Frauds can help models reach interesting ideas and become creative in their “thinking”, but they also sell some models hard for business in the markets where accuracy is the most important. For example, a legal firm will not be happy with a model that enters many facts in the client’s contracts.
A promising approach to enhancing the accuracy of models is to provide them with web search capabilities. Openai’s GPT4O gets with web search 90 % accuracy One of the standards of the Openi accuracy, on the symbol. Possibly, search argument models can also improve the deception rates, at least in cases where consumers are willing to expose a third -party search provider.

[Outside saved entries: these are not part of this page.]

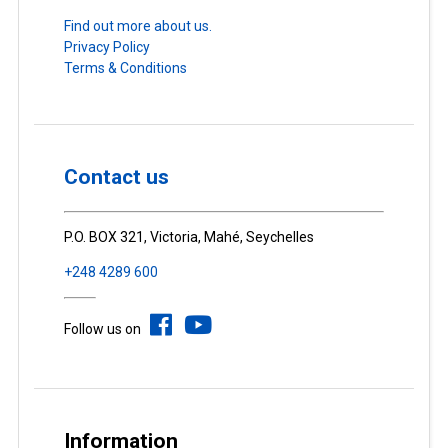
Find out more about us.
Privacy Policy
Terms & Conditions
Contact us
P.O. BOX 321, Victoria, Mahé, Seychelles
+248 4289 600
Follow us on
Information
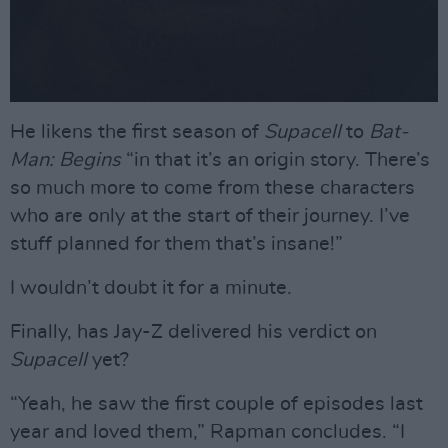
He likens the first season of
Supacell
to
Bat-
Man: Begins
“in that it’s an origin story. There’s
so much more to come from these characters
who are only at the start of their journey. I’ve
stuff planned for them that’s insane!”
I wouldn’t doubt it for a minute.
Finally, has Jay-Z delivered his verdict on
Supacell
yet?
“Yeah, he saw the first couple of episodes last
year and loved them,” Rapman concludes. “I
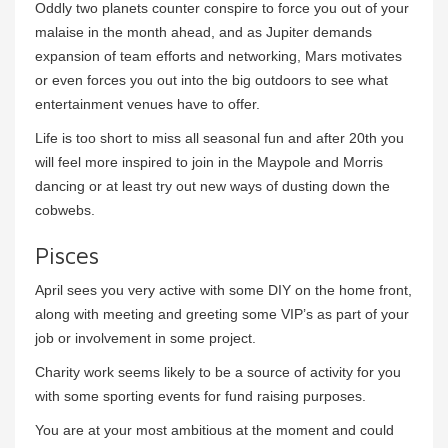
Oddly two planets counter conspire to force you out of your
malaise in the month ahead, and as Jupiter demands
expansion of team efforts and networking, Mars motivates
or even forces you out into the big outdoors to see what
entertainment venues have to offer.
Life is too short to miss all seasonal fun and after 20th you
will feel more inspired to join in the Maypole and Morris
dancing or at least try out new ways of dusting down the
cobwebs.
Pisces
April sees you very active with some DIY on the home front,
along with meeting and greeting some VIP’s as part of your
job or involvement in some project.
Charity work seems likely to be a source of activity for you
with some sporting events for fund raising purposes.
You are at your most ambitious at the moment and could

If the reasoning is actually scaling models. If the deception is damaged, it will make the solution more and more necessary.
Open spokesman Nico Felix told Tech Crunch in an email, “Addressing frauds in all our models is an ongoing area of research, and we are working permanently to improve their accuracy and reliability.”
In the past year, the wider AI industry has developed to focus on reasoning models Improving traditional AI model techniques began to show a decrease return. The reasoning improves the performance of the model on multiple tasks without the need for large -scale computing and data during training. Still, it seems that reasoning can also lead to more deception – to present a challenge.